▸ **DATA RECORDS**:
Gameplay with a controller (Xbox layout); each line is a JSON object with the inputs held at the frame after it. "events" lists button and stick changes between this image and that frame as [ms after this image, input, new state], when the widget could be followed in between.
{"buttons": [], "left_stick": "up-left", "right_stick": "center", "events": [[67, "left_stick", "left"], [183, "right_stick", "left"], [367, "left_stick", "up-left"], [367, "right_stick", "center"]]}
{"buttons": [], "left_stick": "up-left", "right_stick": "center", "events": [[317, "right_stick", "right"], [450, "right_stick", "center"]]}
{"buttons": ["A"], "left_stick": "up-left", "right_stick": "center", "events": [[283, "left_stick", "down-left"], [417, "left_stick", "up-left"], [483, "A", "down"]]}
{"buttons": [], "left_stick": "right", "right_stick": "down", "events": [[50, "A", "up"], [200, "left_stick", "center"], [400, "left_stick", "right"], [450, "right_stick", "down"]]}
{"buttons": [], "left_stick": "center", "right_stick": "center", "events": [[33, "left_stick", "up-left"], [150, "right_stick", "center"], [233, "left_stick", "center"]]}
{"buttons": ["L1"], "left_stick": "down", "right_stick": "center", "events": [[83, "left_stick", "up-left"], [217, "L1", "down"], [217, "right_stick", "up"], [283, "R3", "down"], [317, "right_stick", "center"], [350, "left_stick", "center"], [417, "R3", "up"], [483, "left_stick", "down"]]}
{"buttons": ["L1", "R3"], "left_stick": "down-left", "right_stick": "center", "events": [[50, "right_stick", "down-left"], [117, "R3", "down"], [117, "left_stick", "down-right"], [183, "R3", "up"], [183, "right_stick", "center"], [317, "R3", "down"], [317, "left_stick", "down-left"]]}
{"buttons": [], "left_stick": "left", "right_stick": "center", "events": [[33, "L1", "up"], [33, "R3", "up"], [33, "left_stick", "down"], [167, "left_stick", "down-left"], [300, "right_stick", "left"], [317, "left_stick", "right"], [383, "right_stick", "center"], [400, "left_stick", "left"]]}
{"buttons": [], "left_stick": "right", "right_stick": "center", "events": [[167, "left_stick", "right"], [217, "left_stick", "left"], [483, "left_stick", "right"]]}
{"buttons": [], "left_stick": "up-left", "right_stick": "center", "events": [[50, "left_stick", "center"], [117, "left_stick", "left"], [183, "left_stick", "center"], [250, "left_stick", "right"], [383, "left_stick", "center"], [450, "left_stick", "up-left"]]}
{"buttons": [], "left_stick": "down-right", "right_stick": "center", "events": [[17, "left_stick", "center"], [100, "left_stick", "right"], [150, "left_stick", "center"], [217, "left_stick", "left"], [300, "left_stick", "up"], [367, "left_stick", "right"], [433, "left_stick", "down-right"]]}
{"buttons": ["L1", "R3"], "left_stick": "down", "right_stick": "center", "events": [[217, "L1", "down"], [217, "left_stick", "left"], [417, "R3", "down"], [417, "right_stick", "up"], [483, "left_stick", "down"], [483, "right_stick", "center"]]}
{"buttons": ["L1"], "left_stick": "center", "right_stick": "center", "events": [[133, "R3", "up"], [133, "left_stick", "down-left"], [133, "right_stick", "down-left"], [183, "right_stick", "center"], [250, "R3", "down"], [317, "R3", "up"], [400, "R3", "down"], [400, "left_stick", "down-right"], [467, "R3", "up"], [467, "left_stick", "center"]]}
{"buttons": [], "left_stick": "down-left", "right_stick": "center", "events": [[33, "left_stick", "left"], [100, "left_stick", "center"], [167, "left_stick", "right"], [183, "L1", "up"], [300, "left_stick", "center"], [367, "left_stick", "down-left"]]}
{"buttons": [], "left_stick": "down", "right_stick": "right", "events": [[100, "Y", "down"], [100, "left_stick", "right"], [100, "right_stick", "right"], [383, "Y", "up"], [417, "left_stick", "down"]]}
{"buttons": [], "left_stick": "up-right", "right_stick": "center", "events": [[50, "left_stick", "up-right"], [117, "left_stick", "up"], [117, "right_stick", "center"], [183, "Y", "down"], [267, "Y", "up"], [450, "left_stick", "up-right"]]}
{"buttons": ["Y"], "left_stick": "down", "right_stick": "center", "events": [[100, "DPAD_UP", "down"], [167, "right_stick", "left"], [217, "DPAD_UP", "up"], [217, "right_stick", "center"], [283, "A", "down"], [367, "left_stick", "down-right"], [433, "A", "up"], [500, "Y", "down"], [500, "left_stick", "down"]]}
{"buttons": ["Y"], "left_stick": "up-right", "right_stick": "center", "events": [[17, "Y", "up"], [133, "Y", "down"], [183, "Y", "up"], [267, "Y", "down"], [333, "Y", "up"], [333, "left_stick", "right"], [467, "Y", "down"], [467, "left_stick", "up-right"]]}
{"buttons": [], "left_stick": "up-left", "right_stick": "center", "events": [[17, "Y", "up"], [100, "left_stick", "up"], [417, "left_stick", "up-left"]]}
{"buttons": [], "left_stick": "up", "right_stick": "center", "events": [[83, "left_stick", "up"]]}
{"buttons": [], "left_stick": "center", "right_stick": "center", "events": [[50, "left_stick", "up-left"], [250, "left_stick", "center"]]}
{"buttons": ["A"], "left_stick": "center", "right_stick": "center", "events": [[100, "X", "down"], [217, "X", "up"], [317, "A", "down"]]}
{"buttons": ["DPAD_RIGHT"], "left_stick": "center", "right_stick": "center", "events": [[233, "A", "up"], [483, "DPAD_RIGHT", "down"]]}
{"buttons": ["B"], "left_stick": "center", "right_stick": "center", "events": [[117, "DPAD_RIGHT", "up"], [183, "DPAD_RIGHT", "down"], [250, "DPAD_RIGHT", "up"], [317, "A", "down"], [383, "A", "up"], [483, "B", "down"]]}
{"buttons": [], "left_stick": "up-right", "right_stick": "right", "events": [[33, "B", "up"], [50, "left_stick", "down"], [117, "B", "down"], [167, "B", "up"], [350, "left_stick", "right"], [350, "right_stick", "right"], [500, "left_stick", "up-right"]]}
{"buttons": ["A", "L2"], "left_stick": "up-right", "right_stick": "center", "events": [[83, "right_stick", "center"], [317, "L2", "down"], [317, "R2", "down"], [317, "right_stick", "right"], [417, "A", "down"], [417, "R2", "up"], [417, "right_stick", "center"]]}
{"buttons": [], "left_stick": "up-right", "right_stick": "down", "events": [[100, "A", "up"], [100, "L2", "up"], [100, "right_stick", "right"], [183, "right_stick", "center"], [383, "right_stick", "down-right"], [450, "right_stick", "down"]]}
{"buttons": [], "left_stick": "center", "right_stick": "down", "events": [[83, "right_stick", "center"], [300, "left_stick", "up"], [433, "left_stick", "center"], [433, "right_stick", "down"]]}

▸ **WORK INSTRUCTIONS**: Return the listing above in its exact form.

▸ **REPLY**:
Gameplay with a controller (Xbox layout); each line is a JSON object with the inputs held at the frame after it. "events" lists button and stick changes between this image and that frame as [ms after this image, input, new state], when the widget could be followed in between.
{"buttons": [], "left_stick": "up-left", "right_stick": "center", "events": [[67, "left_stick", "left"], [183, "right_stick", "left"], [367, "left_stick", "up-left"], [367, "right_stick", "center"]]}
{"buttons": [], "left_stick": "up-left", "right_stick": "center", "events": [[317, "right_stick", "right"], [450, "right_stick", "center"]]}
{"buttons": ["A"], "left_stick": "up-left", "right_stick": "center", "events": [[283, "left_stick", "down-left"], [417, "left_stick", "up-left"], [483, "A", "down"]]}
{"buttons": [], "left_stick": "right", "right_stick": "down", "events": [[50, "A", "up"], [200, "left_stick", "center"], [400, "left_stick", "right"], [450, "right_stick", "down"]]}
{"buttons": [], "left_stick": "center", "right_stick": "center", "events": [[33, "left_stick", "up-left"], [150, "right_stick", "center"], [233, "left_stick", "center"]]}
{"buttons": ["L1"], "left_stick": "down", "right_stick": "center", "events": [[83, "left_stick", "up-left"], [217, "L1", "down"], [217, "right_stick", "up"], [283, "R3", "down"], [317, "right_stick", "center"], [350, "left_stick", "center"], [417, "R3", "up"], [483, "left_stick", "down"]]}
{"buttons": ["L1", "R3"], "left_stick": "down-left", "right_stick": "center", "events": [[50, "right_stick", "down-left"], [117, "R3", "down"], [117, "left_stick", "down-right"], [183, "R3", "up"], [183, "right_stick", "center"], [317, "R3", "down"], [317, "left_stick", "down-left"]]}
{"buttons": [], "left_stick": "left", "right_stick": "center", "events": [[33, "L1", "up"], [33, "R3", "up"], [33, "left_stick", "down"], [167, "left_stick", "down-left"], [300, "right_stick", "left"], [317, "left_stick", "right"], [383, "right_stick", "center"], [400, "left_stick", "left"]]}
{"buttons": [], "left_stick": "right", "right_stick": "center", "events": [[167, "left_stick", "right"], [217, "left_stick", "left"], [483, "left_stick", "right"]]}
{"buttons": [], "left_stick": "up-left", "right_stick": "center", "events": [[50, "left_stick", "center"], [117, "left_stick", "left"], [183, "left_stick", "center"], [250, "left_stick", "right"], [383, "left_stick", "center"], [450, "left_stick", "up-left"]]}
{"buttons": [], "left_stick": "down-right", "right_stick": "center", "events": [[17, "left_stick", "center"], [100, "left_stick", "right"], [150, "left_stick", "center"], [217, "left_stick", "left"], [300, "left_stick", "up"], [367, "left_stick", "right"], [433, "left_stick", "down-right"]]}
{"buttons": ["L1", "R3"], "left_stick": "down", "right_stick": "center", "events": [[217, "L1", "down"], [217, "left_stick", "left"], [417, "R3", "down"], [417, "right_stick", "up"], [483, "left_stick", "down"], [483, "right_stick", "center"]]}
{"buttons": ["L1"], "left_stick": "center", "right_stick": "center", "events": [[133, "R3", "up"], [133, "left_stick", "down-left"], [133, "right_stick", "down-left"], [183, "right_stick", "center"], [250, "R3", "down"], [317, "R3", "up"], [400, "R3", "down"], [400, "left_stick", "down-right"], [467, "R3", "up"], [467, "left_stick", "center"]]}
{"buttons": [], "left_stick": "down-left", "right_stick": "center", "events": [[33, "left_stick", "left"], [100, "left_stick", "center"], [167, "left_stick", "right"], [183, "L1", "up"], [300, "left_stick", "center"], [367, "left_stick", "down-left"]]}
{"buttons": [], "left_stick": "down", "right_stick": "right", "events": [[100, "Y", "down"], [100, "left_stick", "right"], [100, "right_stick", "right"], [383, "Y", "up"], [417, "left_stick", "down"]]}
{"buttons": [], "left_stick": "up-right", "right_stick": "center", "events": [[50, "left_stick", "up-right"], [117, "left_stick", "up"], [117, "right_stick", "center"], [183, "Y", "down"], [267, "Y", "up"], [450, "left_stick", "up-right"]]}
{"buttons": ["Y"], "left_stick": "down", "right_stick": "center", "events": [[100, "DPAD_UP", "down"], [167, "right_stick", "left"], [217, "DPAD_UP", "up"], [217, "right_stick", "center"], [283, "A", "down"], [367, "left_stick", "down-right"], [433, "A", "up"], [500, "Y", "down"], [500, "left_stick", "down"]]}
{"buttons": ["Y"], "left_stick": "up-right", "right_stick": "center", "events": [[17, "Y", "up"], [133, "Y", "down"], [183, "Y", "up"], [267, "Y", "down"], [333, "Y", "up"], [333, "left_stick", "right"], [467, "Y", "down"], [467, "left_stick", "up-right"]]}
{"buttons": [], "left_stick": "up-left", "right_stick": "center", "events": [[17, "Y", "up"], [100, "left_stick", "up"], [417, "left_stick", "up-left"]]}
{"buttons": [], "left_stick": "up", "right_stick": "center", "events": [[83, "left_stick", "up"]]}
{"buttons": [], "left_stick": "center", "right_stick": "center", "events": [[50, "left_stick", "up-left"], [250, "left_stick", "center"]]}
{"buttons": ["A"], "left_stick": "center", "right_stick": "center", "events": [[100, "X", "down"], [217, "X", "up"], [317, "A", "down"]]}
{"buttons": ["DPAD_RIGHT"], "left_stick": "center", "right_stick": "center", "events": [[233, "A", "up"], [483, "DPAD_RIGHT", "down"]]}
{"buttons": ["B"], "left_stick": "center", "right_stick": "center", "events": [[117, "DPAD_RIGHT", "up"], [183, "DPAD_RIGHT", "down"], [250, "DPAD_RIGHT", "up"], [317, "A", "down"], [383, "A", "up"], [483, "B", "down"]]}
{"buttons": [], "left_stick": "up-right", "right_stick": "right", "events": [[33, "B", "up"], [50, "left_stick", "down"], [117, "B", "down"], [167, "B", "up"], [350, "left_stick", "right"], [350, "right_stick", "right"], [500, "left_stick", "up-right"]]}
{"buttons": ["A", "L2"], "left_stick": "up-right", "right_stick": "center", "events": [[83, "right_stick", "center"], [317, "L2", "down"], [317, "R2", "down"], [317, "right_stick", "right"], [417, "A", "down"], [417, "R2", "up"], [417, "right_stick", "center"]]}
{"buttons": [], "left_stick": "up-right", "right_stick": "down", "events": [[100, "A", "up"], [100, "L2", "up"], [100, "right_stick", "right"], [183, "right_stick", "center"], [383, "right_stick", "down-right"], [450, "right_stick", "down"]]}
{"buttons": [], "left_stick": "center", "right_stick": "down", "events": [[83, "right_stick", "center"], [300, "left_stick", "up"], [433, "left_stick", "center"], [433, "right_stick", "down"]]}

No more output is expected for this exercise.